Rules for counting significant Figures  (MISC)


1. Nonzero integers. Nonzero integers always count as significant fig­ures. For example, the number 1457 has four nonzero integers, all of which count as significant figures.

2. Zeros. There are three classes of zeros:

a. Leading zeros are zeros that precede all of the nonzero digits. They never count as significant figures. For example, in the number 0.0025, the three zeros simply indicate the position of the decimal point. The number has only two significant figures, the 2 and the 5.

b. Captive zeros are zeros that fall between nonzero digits. They al­ways count as significant figures. For example, the number 1.008 has four significant figures.
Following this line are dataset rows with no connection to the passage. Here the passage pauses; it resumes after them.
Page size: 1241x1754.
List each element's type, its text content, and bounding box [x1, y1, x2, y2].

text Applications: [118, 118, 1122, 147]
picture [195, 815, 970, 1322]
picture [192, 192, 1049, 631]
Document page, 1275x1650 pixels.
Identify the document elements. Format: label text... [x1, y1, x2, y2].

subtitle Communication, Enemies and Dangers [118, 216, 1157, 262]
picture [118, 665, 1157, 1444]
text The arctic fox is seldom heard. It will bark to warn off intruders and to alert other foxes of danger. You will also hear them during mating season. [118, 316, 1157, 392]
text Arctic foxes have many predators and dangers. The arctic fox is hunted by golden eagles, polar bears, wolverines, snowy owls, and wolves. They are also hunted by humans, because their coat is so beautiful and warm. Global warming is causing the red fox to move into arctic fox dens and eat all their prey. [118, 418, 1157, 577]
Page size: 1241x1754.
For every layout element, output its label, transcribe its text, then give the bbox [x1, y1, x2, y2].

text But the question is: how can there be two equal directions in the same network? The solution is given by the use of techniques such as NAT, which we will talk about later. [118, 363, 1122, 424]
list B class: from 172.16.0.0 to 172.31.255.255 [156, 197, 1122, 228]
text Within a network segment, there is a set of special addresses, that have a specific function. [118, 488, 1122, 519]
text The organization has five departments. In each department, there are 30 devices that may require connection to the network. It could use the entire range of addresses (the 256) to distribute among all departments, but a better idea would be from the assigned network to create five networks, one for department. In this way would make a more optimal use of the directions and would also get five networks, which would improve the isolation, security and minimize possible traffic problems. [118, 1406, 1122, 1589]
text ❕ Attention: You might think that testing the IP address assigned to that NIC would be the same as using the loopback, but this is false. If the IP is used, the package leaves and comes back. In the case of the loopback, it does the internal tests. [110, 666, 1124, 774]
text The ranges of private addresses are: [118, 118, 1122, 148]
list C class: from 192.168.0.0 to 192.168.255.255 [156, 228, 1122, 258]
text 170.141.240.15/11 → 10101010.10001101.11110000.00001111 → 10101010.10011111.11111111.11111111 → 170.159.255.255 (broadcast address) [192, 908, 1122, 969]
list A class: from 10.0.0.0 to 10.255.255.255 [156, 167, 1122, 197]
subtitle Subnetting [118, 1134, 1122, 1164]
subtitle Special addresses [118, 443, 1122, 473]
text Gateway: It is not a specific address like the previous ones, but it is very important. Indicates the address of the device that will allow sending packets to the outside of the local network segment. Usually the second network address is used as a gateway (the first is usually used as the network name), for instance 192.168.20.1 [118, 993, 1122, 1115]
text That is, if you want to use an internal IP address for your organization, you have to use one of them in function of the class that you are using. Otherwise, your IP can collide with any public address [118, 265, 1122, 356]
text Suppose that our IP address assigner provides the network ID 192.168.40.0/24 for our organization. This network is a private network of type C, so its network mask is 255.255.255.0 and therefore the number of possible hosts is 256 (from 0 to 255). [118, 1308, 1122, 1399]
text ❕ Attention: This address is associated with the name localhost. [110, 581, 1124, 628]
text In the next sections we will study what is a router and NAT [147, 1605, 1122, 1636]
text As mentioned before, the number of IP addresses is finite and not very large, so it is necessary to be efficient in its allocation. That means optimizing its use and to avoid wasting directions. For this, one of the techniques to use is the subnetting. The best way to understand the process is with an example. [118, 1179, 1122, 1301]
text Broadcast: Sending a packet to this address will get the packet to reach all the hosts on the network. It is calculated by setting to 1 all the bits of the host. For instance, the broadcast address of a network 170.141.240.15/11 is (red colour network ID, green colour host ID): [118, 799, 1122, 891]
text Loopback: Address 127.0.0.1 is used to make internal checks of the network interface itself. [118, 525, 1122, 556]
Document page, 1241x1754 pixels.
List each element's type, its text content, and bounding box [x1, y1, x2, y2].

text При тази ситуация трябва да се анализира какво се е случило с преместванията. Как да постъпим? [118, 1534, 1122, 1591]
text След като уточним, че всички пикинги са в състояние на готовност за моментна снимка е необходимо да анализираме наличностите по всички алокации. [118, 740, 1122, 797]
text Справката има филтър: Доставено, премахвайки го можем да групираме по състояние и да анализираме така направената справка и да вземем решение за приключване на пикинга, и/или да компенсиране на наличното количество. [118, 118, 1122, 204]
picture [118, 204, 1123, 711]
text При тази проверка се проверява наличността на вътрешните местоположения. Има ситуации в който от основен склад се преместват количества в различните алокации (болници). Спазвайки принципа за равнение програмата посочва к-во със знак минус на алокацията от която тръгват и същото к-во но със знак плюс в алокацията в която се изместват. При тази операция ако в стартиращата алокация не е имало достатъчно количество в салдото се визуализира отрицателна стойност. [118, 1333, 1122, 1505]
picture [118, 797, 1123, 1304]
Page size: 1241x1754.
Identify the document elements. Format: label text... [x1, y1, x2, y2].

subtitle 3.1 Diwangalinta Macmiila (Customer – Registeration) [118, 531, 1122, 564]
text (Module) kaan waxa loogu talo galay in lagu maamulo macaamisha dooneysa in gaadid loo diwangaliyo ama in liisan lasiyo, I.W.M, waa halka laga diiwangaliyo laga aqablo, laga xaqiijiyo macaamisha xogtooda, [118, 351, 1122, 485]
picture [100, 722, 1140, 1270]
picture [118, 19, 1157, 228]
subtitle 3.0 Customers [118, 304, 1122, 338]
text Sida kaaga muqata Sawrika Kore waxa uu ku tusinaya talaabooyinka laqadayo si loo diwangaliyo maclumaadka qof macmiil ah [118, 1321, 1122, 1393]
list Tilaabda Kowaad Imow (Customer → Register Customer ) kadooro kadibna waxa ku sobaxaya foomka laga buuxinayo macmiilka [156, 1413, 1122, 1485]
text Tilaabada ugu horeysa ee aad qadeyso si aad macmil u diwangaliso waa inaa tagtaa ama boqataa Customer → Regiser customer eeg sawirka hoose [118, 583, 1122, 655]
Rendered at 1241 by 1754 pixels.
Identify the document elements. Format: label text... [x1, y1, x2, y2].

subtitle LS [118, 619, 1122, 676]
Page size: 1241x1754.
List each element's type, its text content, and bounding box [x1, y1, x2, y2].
c. Trailing zeros are zeros at the right end of the number. They are significant only if the number is written with a decimal point. The number one hundred written as 100 has only one significant figure, but written as 100., it has three significant figures.

3. Exact numbers. Often calculations involve numbers that were not ob­tained using measuring devices but were determined by counting: 10 ex­periments, 3 apples, 8 molecules. Such numbers are called exact num­bers. They can be assumed to have an unlimited number of significant figures. Exact numbers can also arise from definitions. For example, 1 inch is defined as exactly 2.54 centimeters. Thus in the statement 1 in. = 2.54 cm, neither 2.54 nor 1 limits the number of significant fig­ures when it is used in a calculation.


You will find this chart at the bottom of page 25 and top of page 26 in your textbook.